The Buddhist scriptures relate that one day, after his meal, the Buddha went out from the monastery where he was staying and walked towards a great forest. Seeing him going in that direction various people working in their fields called out to him to warn him that in that forest dwelt the dreaded Angulimala.
Little is known for certain about Angulimala but the usual account of his life has him the son of a well-to-do family and at one time a brilliant student at the University of Taxila, then the Oxbridge of India.
At Taxila, other students were jealous of him and succeeded in poisoning their teacher’s mind against him, with the result that the teacher asked of him what he must have believed would be an impossible honorarium, a thousand human right-hand little fingers. Unbelievably, instead of giving up and quietly going home without graduating, the young man set out to collect the fingers and pay the fee. Presumably, he quickly discovered that people were reluctant to willingly give up their little fingers and so he was forced to resort to violence and killing in order to obtain them.
Then he found he had nowhere to store these fingers. He tried hanging them on a tree but the birds stole them so his solution was to string them around his neck. For this gruesome and growing garland of bloody fingers he was nicknamed Angulimala which means ‘finger garland’ or ‘finger necklace’.
This was the man who, peering out from his lair, spotted the Buddha coming towards him and who that day had round his neck nine hundred and ninety-nine little fingers. This powerful and athletic serial killer, who had already successfully resisted several attempts to apprehend him, grabbed his weapons and dashed out to murder the Buddha and complete his score.
He expected to easily overtake him and quickly finish the job but then a very strange thing happened – even though the Buddha was only walking, serene and unhurried, Angulimala, despite his formidable strength and speed, found he couldn’t catch up with him. Eventually, exhausted, angry, frustrated and soaked with sweat, Angulimala screamed at the Buddha to stop.
Then the Buddha turned and with neither anger or fear, speaking quietly and directly, he told Angulimala that he, the Buddha, had already stopped. He had stopped killing and harming and now it was time for him, Angulimala, to do likewise. Angulimala was so struck by these words that there and then he stopped; he threw away his weapons and followed the Buddha back to the monastery where he became a monk.
Later, the King, ignorant of what had happened, came by leading his troops out to arrest Angulimala. Being a very pious monarch, he called to pay his respects to the Buddha and to inform him of what he was up to. The Buddha asked the King what his reaction would be were he to discover that amongst this assembly of monks sat Angulimala.
To the King it was utterly unbelievable that such a foul and evil person could now be a Buddhist monk and seated amongst such exalted company, but were it the case, he answered, he would certainly pay his respects and make offerings.

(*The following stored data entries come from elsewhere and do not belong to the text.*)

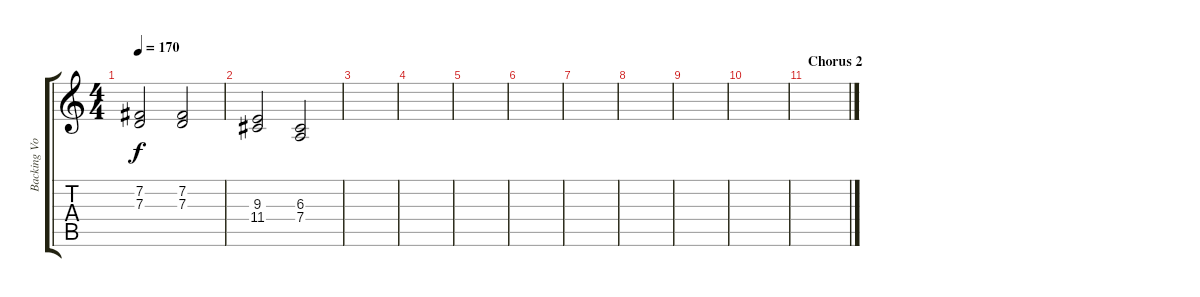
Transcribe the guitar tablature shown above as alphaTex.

\track ("Backing Vocals" "Backing Vo") {instrument choiraahs}
\staff {score tabs}
\tuning (E4 B3 G3 D3 A2 E2) {hide}
\ts (4 4)
\tempo 170
\clef g2
\ks c
(7.2 7.3).2{dy f} (7.2 7.3).2 |
(9.3 11.4).2 (6.3 7.4).2 |
|
|
|
|
|
|
|
|
\section ("" "Chorus 2")
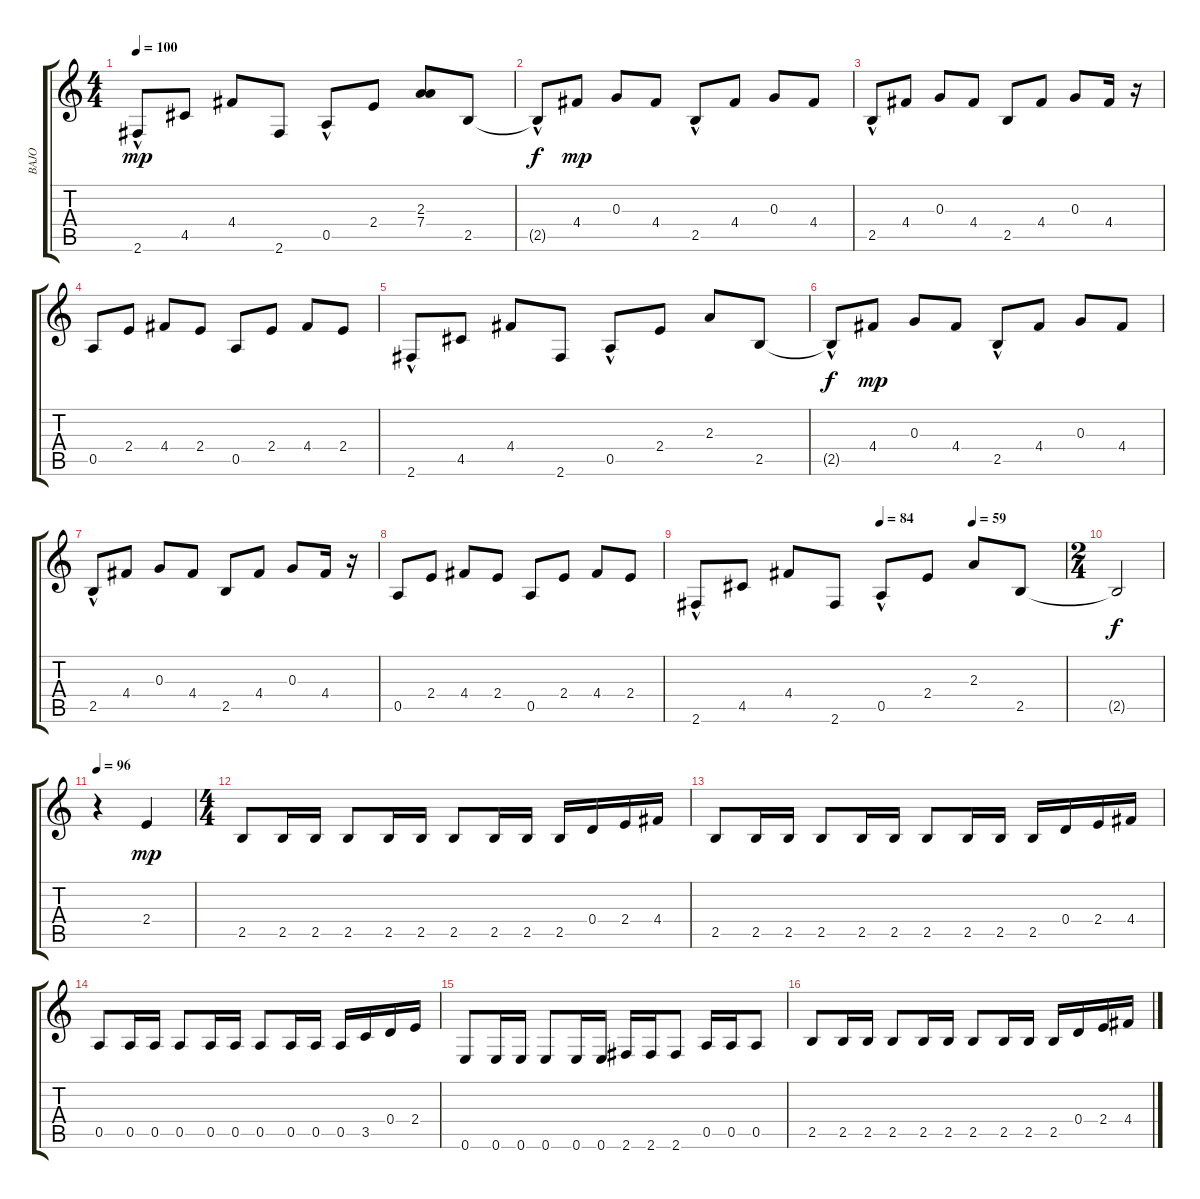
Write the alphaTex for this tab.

\track ("BAJO" "BAJO") {instrument electricbassfinger}
\staff {score tabs}
\tuning (E4 B3 G3 D3 A2 E2) {hide}
\ts (4 4)
\tempo 100
\clef g2
\ks c
2.6{hac}.8{dy mp} 4.5.8 4.4.8 2.6.8 0.5{hac}.8 2.4.8 (2.3 7.4).8 2.5.8 |
2.5{hac t}.8{dy f} 4.4.8{dy mp} 0.3.8 4.4.8 2.5{hac}.8 4.4.8 0.3.8 4.4.8 |
2.5{hac}.8 4.4.8 0.3.8 4.4.8 2.5.8 4.4.8 0.3.8 4.4.16 r.16 |
0.5.8 2.4.8 4.4.8 2.4.8 0.5.8 2.4.8 4.4.8 2.4.8 |
2.6{hac}.8 4.5.8 4.4.8 2.6.8 0.5{hac}.8 2.4.8 2.3.8 2.5.8 |
2.5{hac t}.8{dy f} 4.4.8{dy mp} 0.3.8 4.4.8 2.5{hac}.8 4.4.8 0.3.8 4.4.8 |
2.5{hac}.8 4.4.8 0.3.8 4.4.8 2.5.8 4.4.8 0.3.8 4.4.16 r.16 |
0.5.8 2.4.8 4.4.8 2.4.8 0.5.8 2.4.8 4.4.8 2.4.8 |
\tempo (84 0.5)
\tempo (59 0.75)
2.6{hac}.8 4.5.8 4.4.8 2.6.8 0.5{hac}.8 2.4.8 2.3.8 2.5.8 |
\ts (2 4)
2.5{t}.2{dy f} |
\tempo 96
r.4 2.4.4{dy mp} |
\ts (4 4)
2.5.8 2.5.16 2.5.16 2.5.8 2.5.16 2.5.16 2.5.8 2.5.16 2.5.16 2.5.16 0.4.16 2.4.16 4.4.16 |
2.5.8 2.5.16 2.5.16 2.5.8 2.5.16 2.5.16 2.5.8 2.5.16 2.5.16 2.5.16 0.4.16 2.4.16 4.4.16 |
0.5.8 0.5.16 0.5.16 0.5.8 0.5.16 0.5.16 0.5.8 0.5.16 0.5.16 0.5.16 3.5.16 0.4.16 2.4.16 |
0.6.8 0.6.16 0.6.16 0.6.8 0.6.16 0.6.16 2.6.16 2.6.16 2.6.8 0.5.16 0.5.16 0.5.8 |
2.5.8 2.5.16 2.5.16 2.5.8 2.5.16 2.5.16 2.5.8 2.5.16 2.5.16 2.5.16 0.4.16 2.4.16 4.4.16
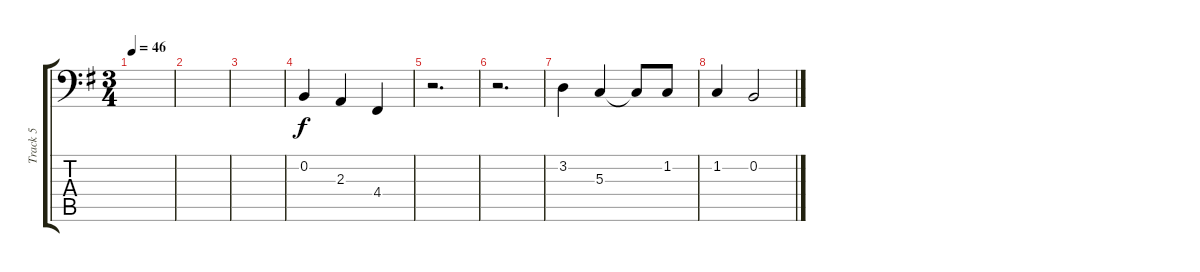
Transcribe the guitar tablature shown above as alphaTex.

\track ("Track 5" "Track 5") {instrument acousticgrandpiano}
\staff {score tabs}
\tuning (E3 B2 G2 D2 A1 E1) {hide}
\ts (3 4)
\tempo 46
\clef f4
\ks g
|
|
|
0.2.4 2.3.4 4.4.4 |
r.2{d} |
r.2{d} |
3.2.4 5.3.4 5.3{t}.8 1.2.8 |
1.2.4 0.2.2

Then the Buddha stretched forth his right hand and, pointing, announced that there sat Angulimala.
When he’d mastered his fear and recovered from the shock, the King, having paid his respects, said to the Buddha how incredible it was that, “What we have tried to do by force and with weapons you have done with neither force nor weapons!” In the course of time, after a period of some trial to himself, Angulimala did eventually succeed in purging his mind of all greed, hatred and delusion and realised for himself the Buddhist goal of Enlightenment.
The story of Angulimala teaches us that the possibility of Enlightenment may be awakened in the most extreme of circumstances, that people can and do change and that people are best influenced by persuasion and above all, example.